*** Records supplied

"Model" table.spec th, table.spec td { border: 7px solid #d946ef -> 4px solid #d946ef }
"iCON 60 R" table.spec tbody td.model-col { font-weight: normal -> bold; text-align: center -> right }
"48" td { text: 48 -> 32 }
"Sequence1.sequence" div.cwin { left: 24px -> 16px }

******
*** Records supplied

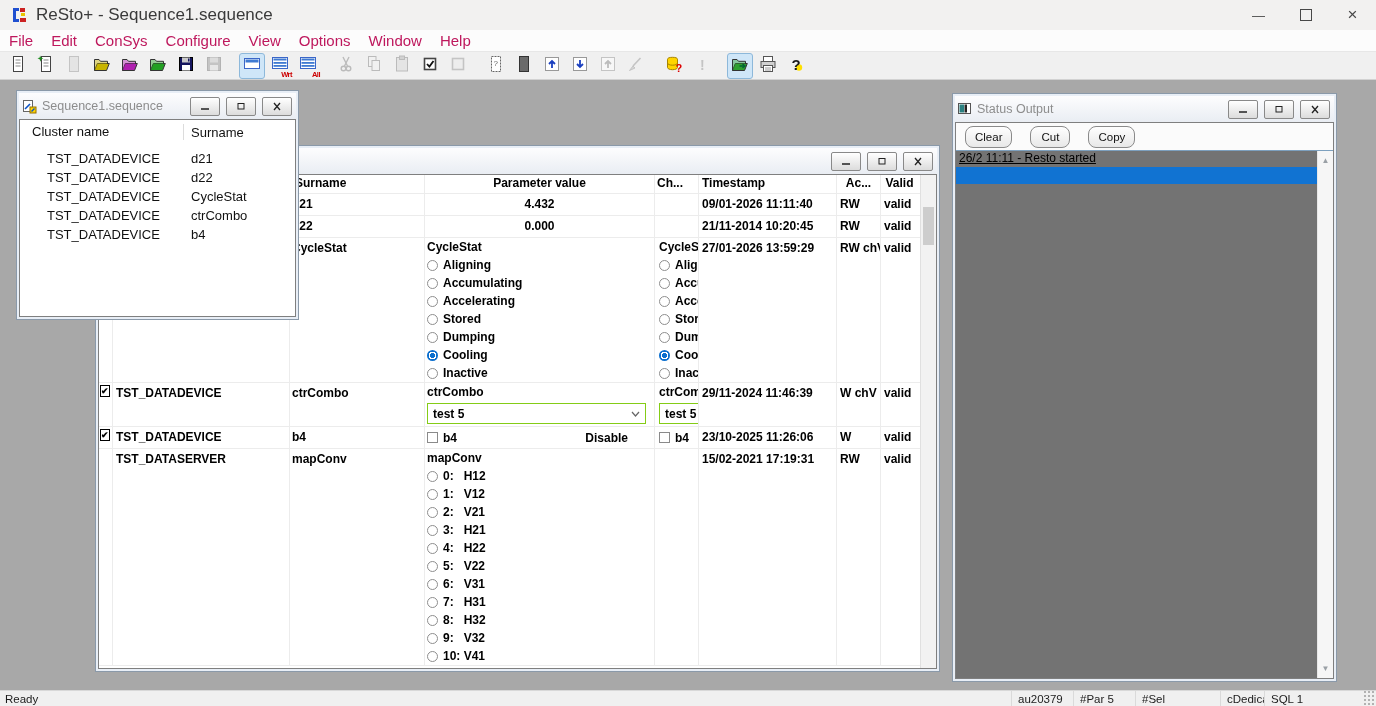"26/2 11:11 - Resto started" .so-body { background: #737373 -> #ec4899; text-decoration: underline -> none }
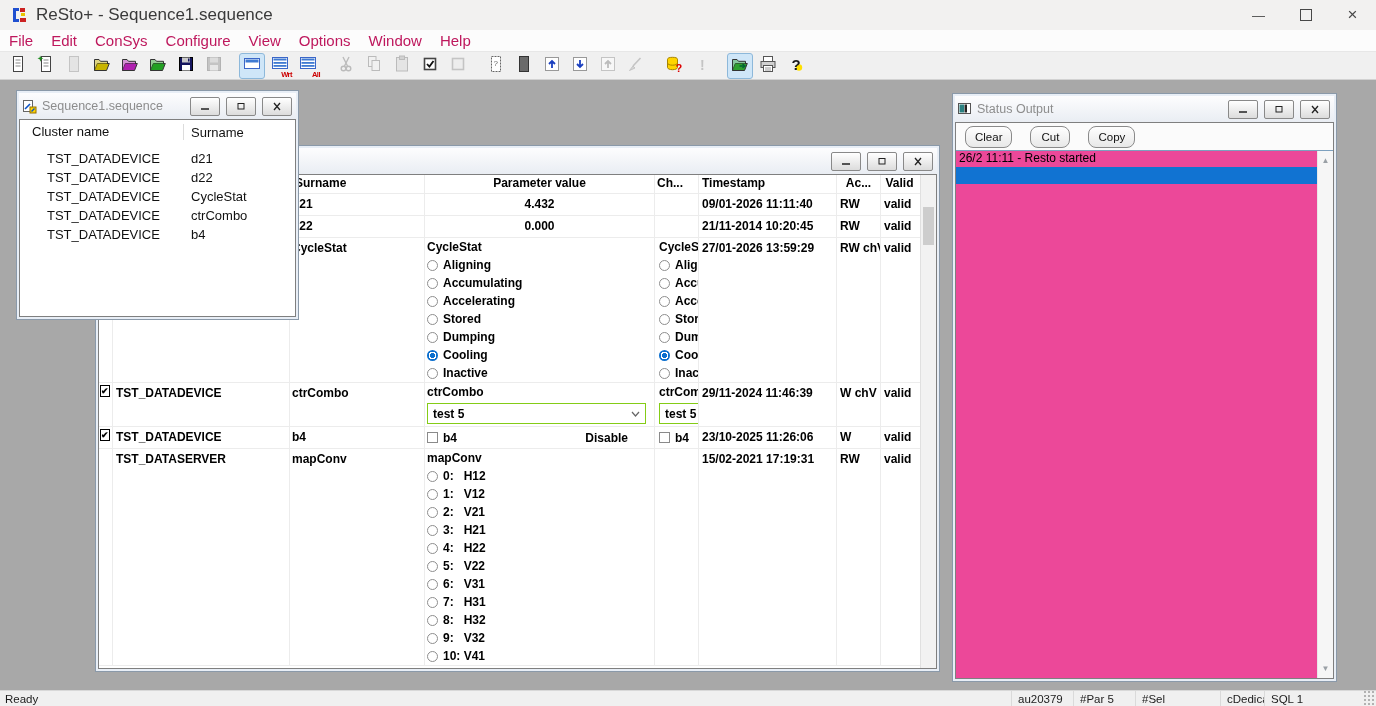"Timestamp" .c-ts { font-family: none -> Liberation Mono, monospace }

******
*** Records supplied

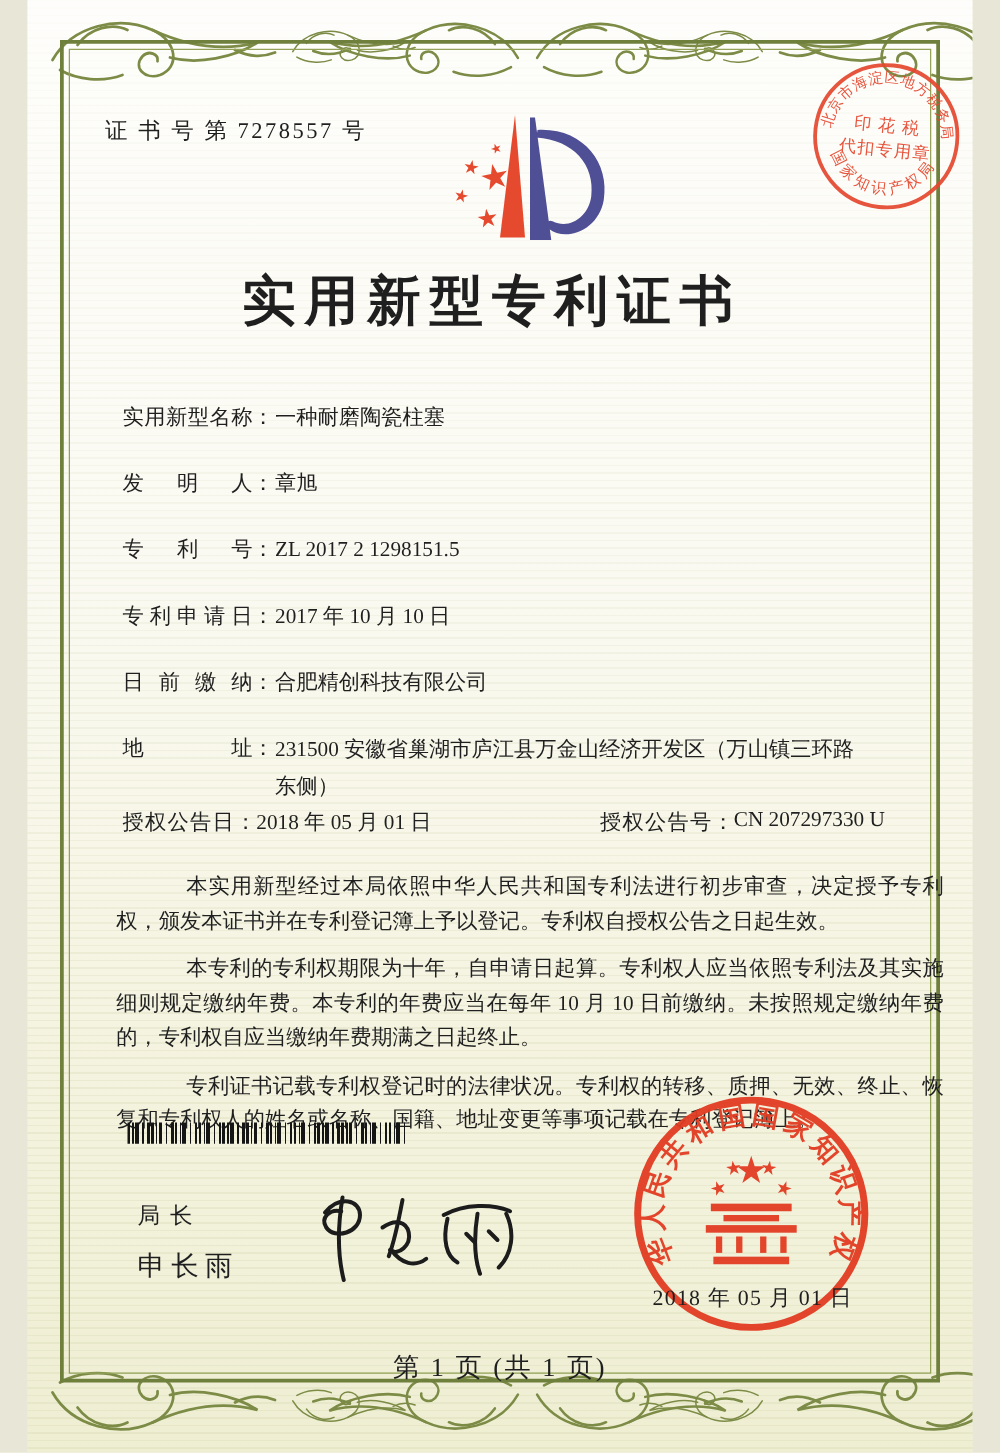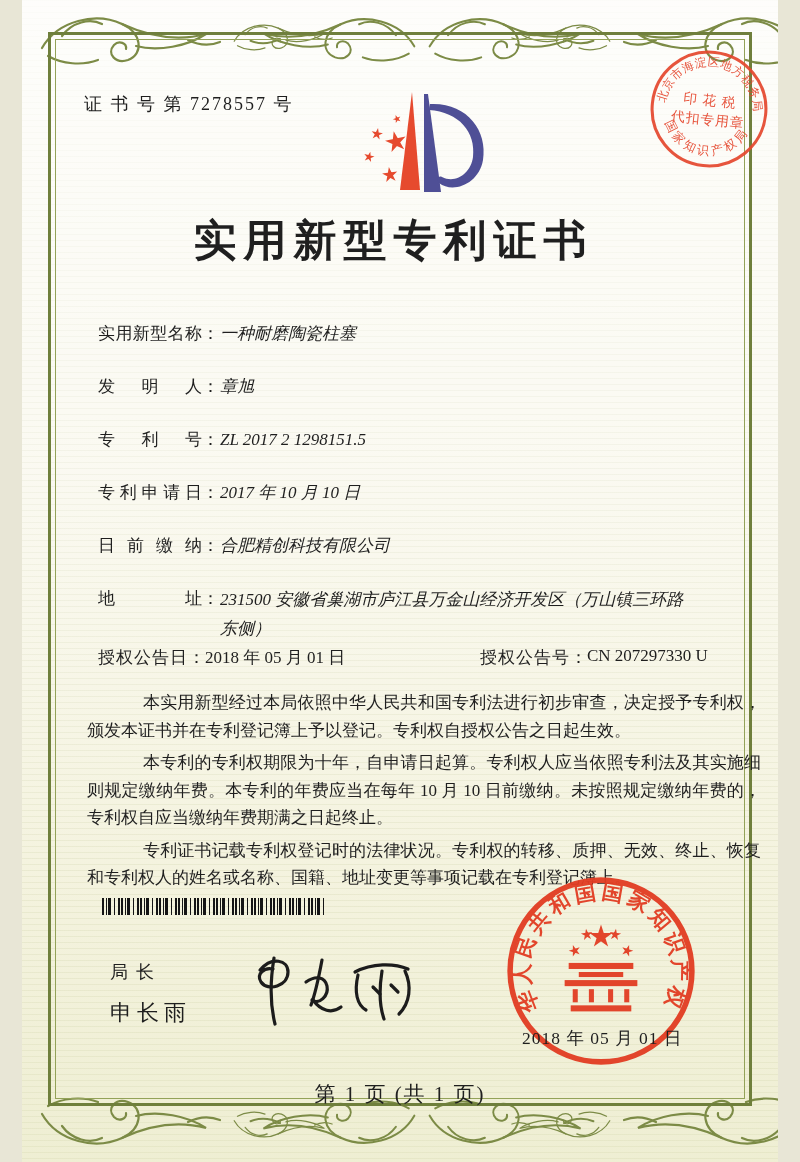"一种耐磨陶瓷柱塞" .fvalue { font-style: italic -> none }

******

→ What is expected: Your answer should consist of the lines from the line with "table.spec th, table.spec" to the line with "left: 24px ->" above, repeated exactly, both ends included.

→ Result for this task:
"Model" table.spec th, table.spec td { border: 7px solid #d946ef -> 4px solid #d946ef }
"iCON 60 R" table.spec tbody td.model-col { font-weight: normal -> bold; text-align: center -> right }
"48" td { text: 48 -> 32 }
"Sequence1.sequence" div.cwin { left: 24px -> 16px }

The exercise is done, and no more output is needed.